The first alleged variance does not warrant reversal of Matthews’s sentence because it did not prejudice Matthews. To determine the quantity of pure methamphetamine, Burnett conducted a chemical analysis of the liquid seized by the investigating officers. To conduct this analysis, Burnett had to determine with reasonable certainty the amount of liquid at issue. Therefore, the prosecution presented evidence that supported the facts alleged in the indictment. See Olson, 925 F.2d at 1176.
Matthews is correct, however, that the second alleged variance constitutes a constructive amendment of the indictment. When the government proved a drug quantity at trial that subjected Matthews to a higher statutory maximum sentence, it proved an aggravated offense that had not been charged in the indictment. The district court in turn relied on this higher drug quantity to determine Matthews’s maximum statutory sentence. This was error. See Cotton, — U.S. at -, 122 S.Ct. at 1785; see also United States v. Pazsint, 703 F.2d 420, 424 (9th Cir.1983) (holding that jury instructions on facts that differed from those alleged in the indictment “destroyed the defendant’s substantial right to be tried only on charges presented in an indictment returned by a grand jury”) (quoting Stirone, 361 U.S. at 217, 80 S.Ct. 270); United States v. Solis, 841 F.2d 307, 309 (9th Cir.1988) (stating that “the Fifth Amendment is violated when the grand jury charges one crime and the jury convicts of another”).
But as noted, because Matthews’s ten-year sentence was within the five-to-forty year sentencing range for the crime that was charged in the indictment, we cannot conclude that this error warrants reversal for plain error, because Matthews could have received a ten-year sentence even if he had been convicted only of the quantity that was actually charged in the indictment.
III. Other Issues
We also reject Matthews’s argument that he was prejudiced by the admission of evidence that, months after the crime charged in the indictment, he employed “live explosive devices” while making methamphetamine. He contends that this evidence should have been excluded under Rules 403 and 404(a) of the Federal Rules of Evidence. Matthews claims that the testimony about the explosive devices impermissibly suggested that he had a propensity to protect his desert compound with weapons as well. We review for plain error because Matthews’s motion in limine was insufficient to preserve this issue. See United States v. Archdale, 229 F.3d 861, 864 (9th Cir.2000).

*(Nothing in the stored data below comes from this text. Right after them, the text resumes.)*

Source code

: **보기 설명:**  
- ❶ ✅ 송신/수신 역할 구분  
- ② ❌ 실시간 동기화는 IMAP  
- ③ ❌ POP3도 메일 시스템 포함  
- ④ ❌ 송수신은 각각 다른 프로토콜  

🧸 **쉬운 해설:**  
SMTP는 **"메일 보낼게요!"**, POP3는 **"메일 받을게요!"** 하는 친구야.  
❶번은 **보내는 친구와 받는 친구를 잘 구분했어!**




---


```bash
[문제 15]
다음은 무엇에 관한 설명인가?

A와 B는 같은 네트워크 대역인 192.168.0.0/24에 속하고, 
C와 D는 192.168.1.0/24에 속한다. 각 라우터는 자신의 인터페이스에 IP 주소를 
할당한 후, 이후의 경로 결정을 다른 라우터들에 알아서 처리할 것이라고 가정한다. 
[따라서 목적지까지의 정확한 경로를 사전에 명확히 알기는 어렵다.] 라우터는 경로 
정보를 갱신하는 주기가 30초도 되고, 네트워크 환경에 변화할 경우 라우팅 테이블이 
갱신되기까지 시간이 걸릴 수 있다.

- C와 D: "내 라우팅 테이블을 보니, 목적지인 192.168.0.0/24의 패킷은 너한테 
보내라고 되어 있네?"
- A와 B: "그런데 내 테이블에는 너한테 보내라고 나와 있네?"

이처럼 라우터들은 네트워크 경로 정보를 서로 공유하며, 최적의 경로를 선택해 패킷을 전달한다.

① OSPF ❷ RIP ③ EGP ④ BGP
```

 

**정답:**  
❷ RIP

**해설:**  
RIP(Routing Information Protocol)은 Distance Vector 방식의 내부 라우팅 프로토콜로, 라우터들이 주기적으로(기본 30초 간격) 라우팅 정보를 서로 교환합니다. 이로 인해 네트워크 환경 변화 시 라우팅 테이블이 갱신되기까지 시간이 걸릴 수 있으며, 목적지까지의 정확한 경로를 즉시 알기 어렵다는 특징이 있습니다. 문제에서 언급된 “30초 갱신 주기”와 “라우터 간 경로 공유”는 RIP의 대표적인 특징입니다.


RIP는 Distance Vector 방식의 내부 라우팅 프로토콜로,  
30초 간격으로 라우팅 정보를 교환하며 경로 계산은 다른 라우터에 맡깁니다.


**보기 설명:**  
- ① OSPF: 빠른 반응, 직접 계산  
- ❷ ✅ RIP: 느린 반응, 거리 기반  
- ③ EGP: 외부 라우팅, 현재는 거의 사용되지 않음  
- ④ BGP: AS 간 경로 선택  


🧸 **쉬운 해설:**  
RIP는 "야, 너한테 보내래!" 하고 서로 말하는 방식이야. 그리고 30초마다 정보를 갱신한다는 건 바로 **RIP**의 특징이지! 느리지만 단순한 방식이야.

The evidence was admissible under Rule 404(b) of the Federal Rules of Evidence, which permits use of other acts evidence to prove modus operandi. Furthermore, the district court did not err in determining under Rule 403 that the probative value of the evidence outweighed any prejudice, because Matthews does not suggest how he was prejudiced, other than to argue that it *463rendered his testimony - that he did not use and carry a weapon - less credible.
Finally, Matthews contends that he was improperly punished for separate violations of § 841 arising from the same act. We have held, however, that manufacturing and possession of the methamphetamine are independent criminal acts. See United States v. Mora, 876 F.2d 76, 78 (9th Cir.1989) (holding that a defendant could be punished separately for the offenses of importation of illegal drugs and possession with intent to distribute). Therefore, multiple sentences were appropriate.
AFFIRMED.
This disposition is not appropriate for publication and may not be cited to or by the courts of this circuit except as may be provided by Ninth Circuit Rule 36-3.